Further research is needed to determine prevalence of garbage management practices in different production systems and across geographic regions in the United States and producers should develop appropriate mitigation measures in the event of a HPAI outbreak in commercial poultry.
(Continue . . . )
As the above study points out, garbage trucks - which often go from one farm to the next - may not only spread viruses along their route, the waste material they deposit in landfills may also contribute to the environmental spread of HPAI.
In recent years we've seen efforts to quickly bury infected carcasses (either on site, or in landfills) in North America, Europe, Japan and South Korea. After the lessons from North America's Epizootic, the USDA's APHIS issued updated Landfill Disposal Guidance—Recommended Waste Acceptance Practices for Landfills.But in other places around the globe, we've seen thousands of dead birds dumped into rivers, ponds, and open ditches. Most go unreported, but a few (of many) examples include:
- In 2012 we saw dozens of H5N1 infected, badly decomposed poultry carcasses wash up on the beaches of Hong Kong, presumably carried to the sea via the Pearl River, which flows out of Guangdong Province, China.
- In 2008, in An Unassuming Headline Out Of India, we saw reports of 2000 dead chickens dumped into a pool of stagnant water in India's Tamil Nadu district.
- And in 2007, in The Law Of Unintended Consequences, we looked at flap over the disposal of waste from a UK turkey farm at a landfill that was feared to have contributed to the spread of HPAI H5N1 via gulls and other birds.

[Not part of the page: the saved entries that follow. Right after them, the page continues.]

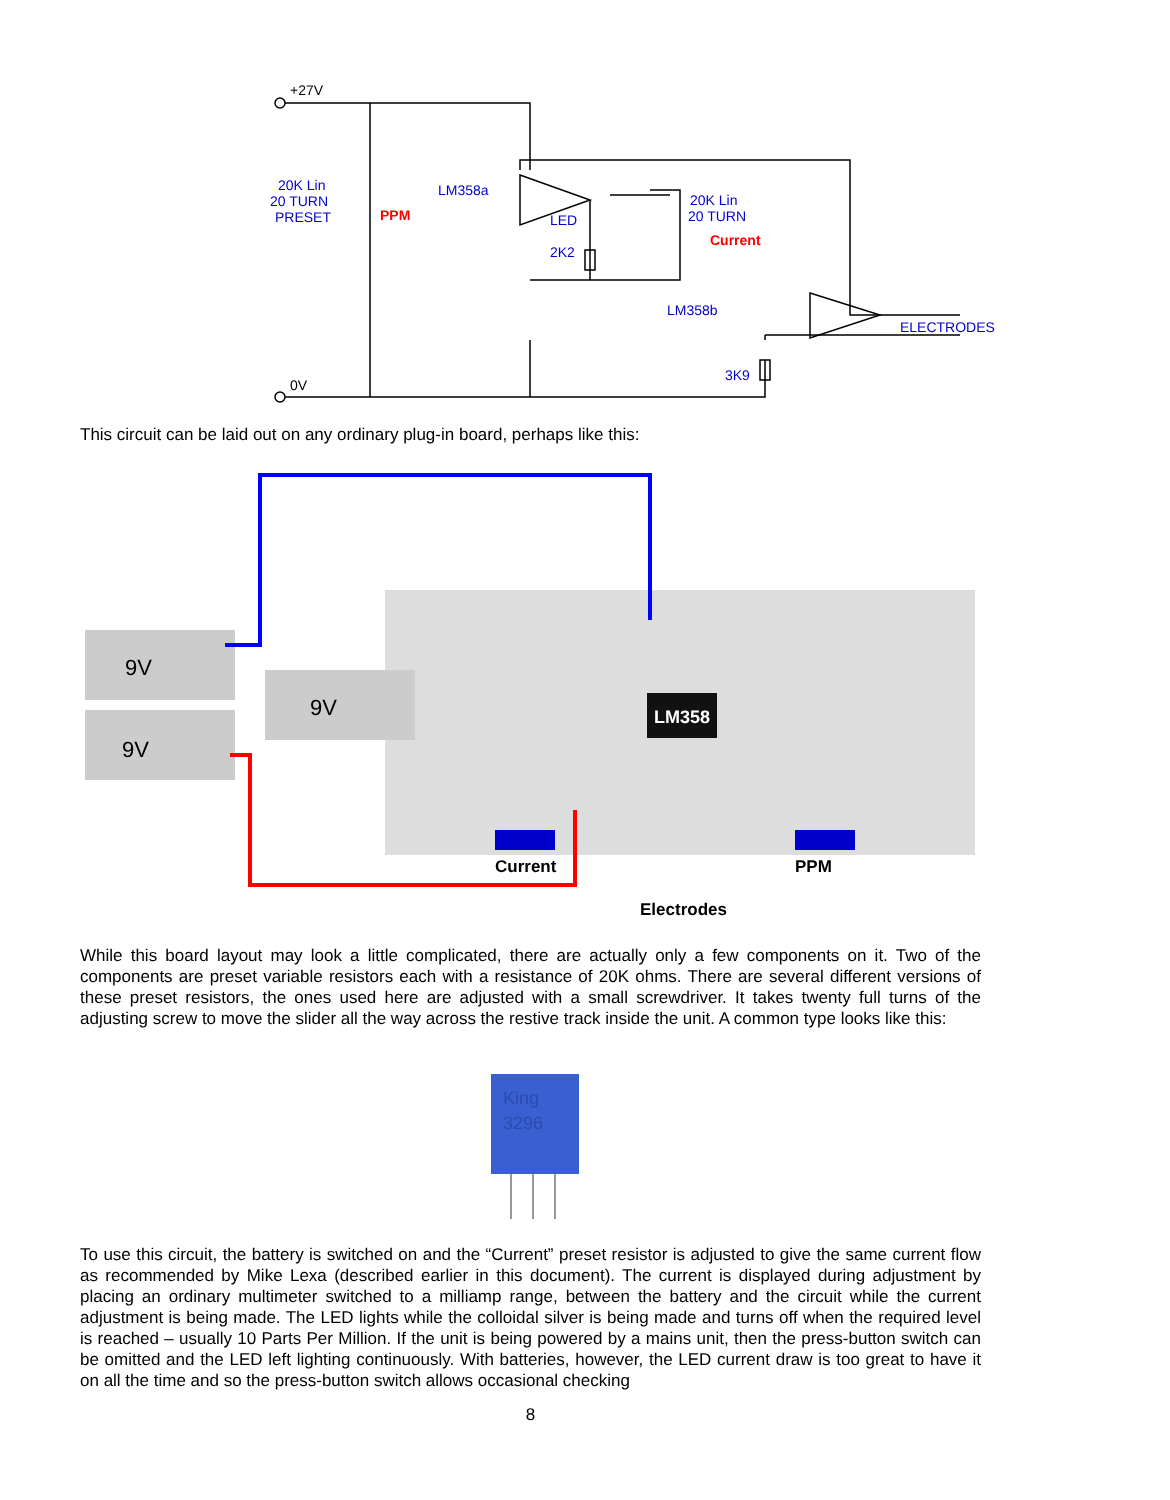+27V
0V
20K Lin
20 TURN
PRESET
PPM
LM358a
LED
2K2
20K Lin
20 TURN
Current
LM358b
3K9
ELECTRODES
This circuit can be laid out on any ordinary plug-in board, perhaps like this:
9V
9V
9V
LM358
Current
PPM
Electrodes
While this board layout may look a little complicated, there are actually only a few components on it. Two of the components are preset variable resistors each with a resistance of 20K ohms. There are several different versions of these preset resistors, the ones used here are adjusted with a small screwdriver. It takes twenty full turns of the adjusting screw to move the slider all the way across the restive track inside the unit. A common type looks like this:
King
3296
To use this circuit, the battery is switched on and the “Current” preset resistor is adjusted to give the same current flow as recommended by Mike Lexa (described earlier in this document). The current is displayed during adjustment by placing an ordinary multimeter switched to a milliamp range, between the battery and the circuit while the current adjustment is being made. The LED lights while the colloidal silver is being made and turns off when the required level is reached – usually 10 Parts Per Million. If the unit is being powered by a mains unit, then the press-button switch can be omitted and the LED left lighting continuously. With batteries, however, the LED current draw is too great to have it on all the time and so the press-button switch allows occasional checking
8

A study reported in the August 2010 issue of Applied and Environmental Microbiology determined that the H5N1 virus may persist on the dropped feathers from infected ducks for weeks or even months.

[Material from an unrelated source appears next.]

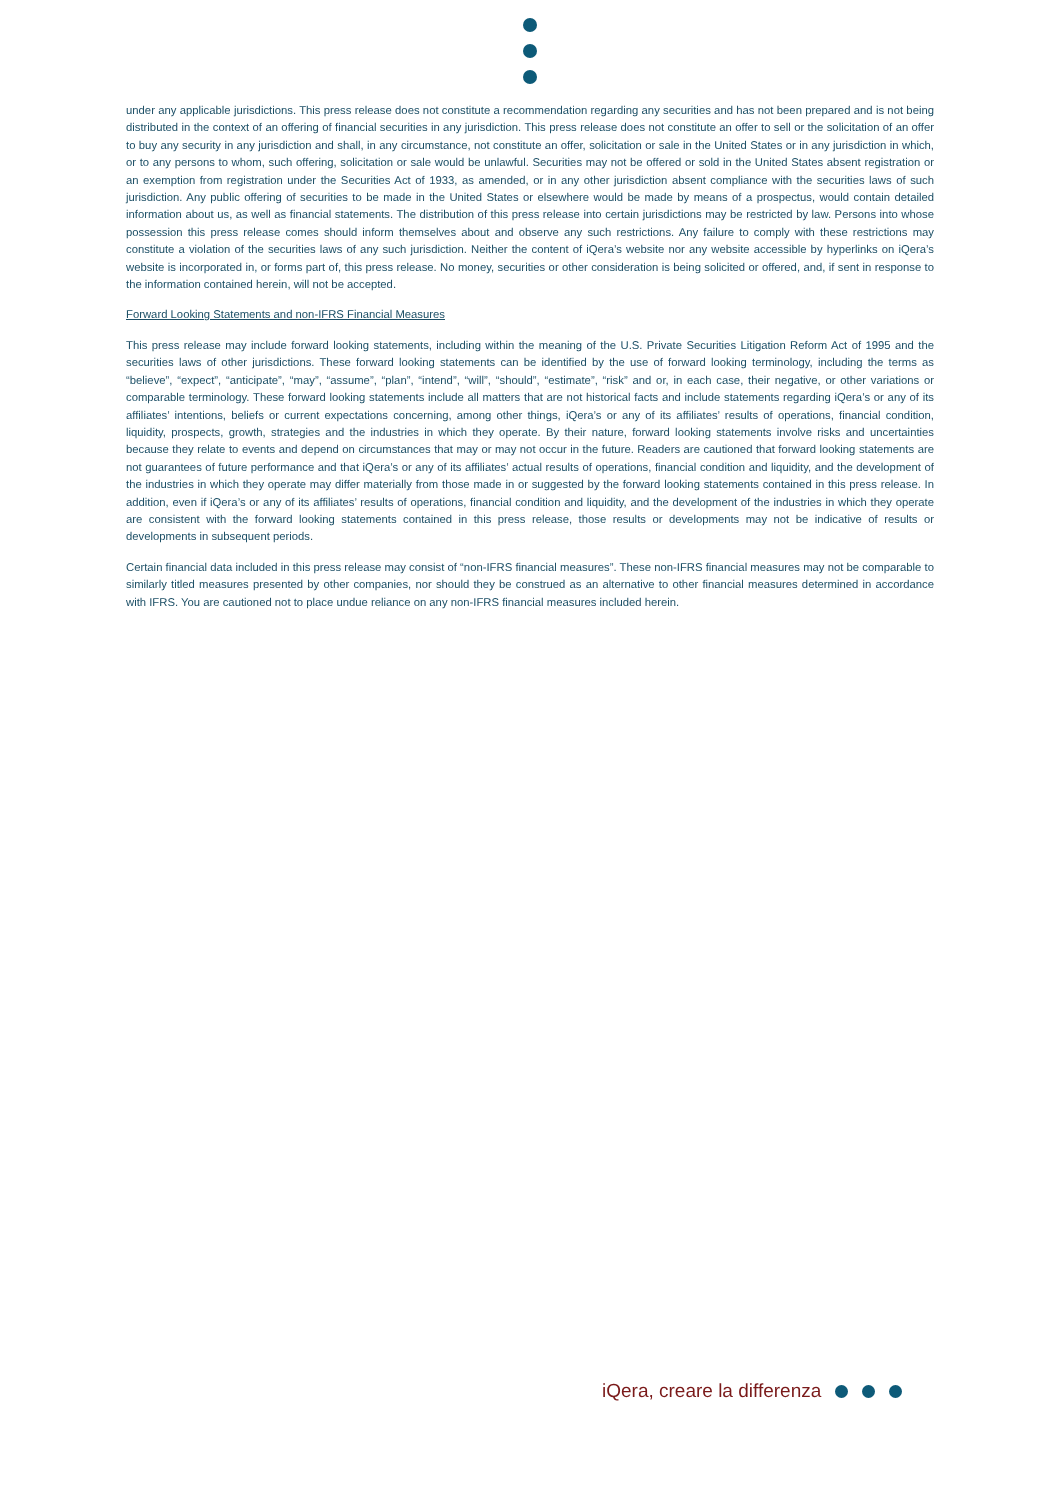under any applicable jurisdictions. This press release does not constitute a recommendation regarding any securities and has not been prepared and is not being distributed in the context of an offering of financial securities in any jurisdiction. This press release does not constitute an offer to sell or the solicitation of an offer to buy any security in any jurisdiction and shall, in any circumstance, not constitute an offer, solicitation or sale in the United States or in any jurisdiction in which, or to any persons to whom, such offering, solicitation or sale would be unlawful. Securities may not be offered or sold in the United States absent registration or an exemption from registration under the Securities Act of 1933, as amended, or in any other jurisdiction absent compliance with the securities laws of such jurisdiction. Any public offering of securities to be made in the United States or elsewhere would be made by means of a prospectus, would contain detailed information about us, as well as financial statements. The distribution of this press release into certain jurisdictions may be restricted by law. Persons into whose possession this press release comes should inform themselves about and observe any such restrictions. Any failure to comply with these restrictions may constitute a violation of the securities laws of any such jurisdiction. Neither the content of iQera’s website nor any website accessible by hyperlinks on iQera’s website is incorporated in, or forms part of, this press release. No money, securities or other consideration is being solicited or offered, and, if sent in response to the information contained herein, will not be accepted.
Forward Looking Statements and non-IFRS Financial Measures
This press release may include forward looking statements, including within the meaning of the U.S. Private Securities Litigation Reform Act of 1995 and the securities laws of other jurisdictions. These forward looking statements can be identified by the use of forward looking terminology, including the terms as “believe”, “expect”, “anticipate”, “may”, “assume”, “plan”, “intend”, “will”, “should”, “estimate”, “risk” and or, in each case, their negative, or other variations or comparable terminology. These forward looking statements include all matters that are not historical facts and include statements regarding iQera’s or any of its affiliates’ intentions, beliefs or current expectations concerning, among other things, iQera’s or any of its affiliates’ results of operations, financial condition, liquidity, prospects, growth, strategies and the industries in which they operate. By their nature, forward looking statements involve risks and uncertainties because they relate to events and depend on circumstances that may or may not occur in the future. Readers are cautioned that forward looking statements are not guarantees of future performance and that iQera’s or any of its affiliates’ actual results of operations, financial condition and liquidity, and the development of the industries in which they operate may differ materially from those made in or suggested by the forward looking statements contained in this press release. In addition, even if iQera’s or any of its affiliates’ results of operations, financial condition and liquidity, and the development of the industries in which they operate are consistent with the forward looking statements contained in this press release, those results or developments may not be indicative of results or developments in subsequent periods.
Certain financial data included in this press release may consist of “non-IFRS financial measures”. These non-IFRS financial measures may not be comparable to similarly titled measures presented by other companies, nor should they be construed as an alternative to other financial measures determined in accordance with IFRS. You are cautioned not to place undue reliance on any non-IFRS financial measures included herein.
iQera, creare la differenza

The bottom line is improper or sub-optimal disposal of infected bird carcasses and waste materials from poultry farms may not only be infecting nearby farms, it may also help reseed the migratory and wild bird population with new and improved HPAI viruses.While the risk of spread of avian viruses via airborne routes, or by improper carcass or waste disposal, remains uncertain - the circumstantial evidence continues to mount. And given the stakes involved, the sooner we have firm answers and implement the right solutions, the better.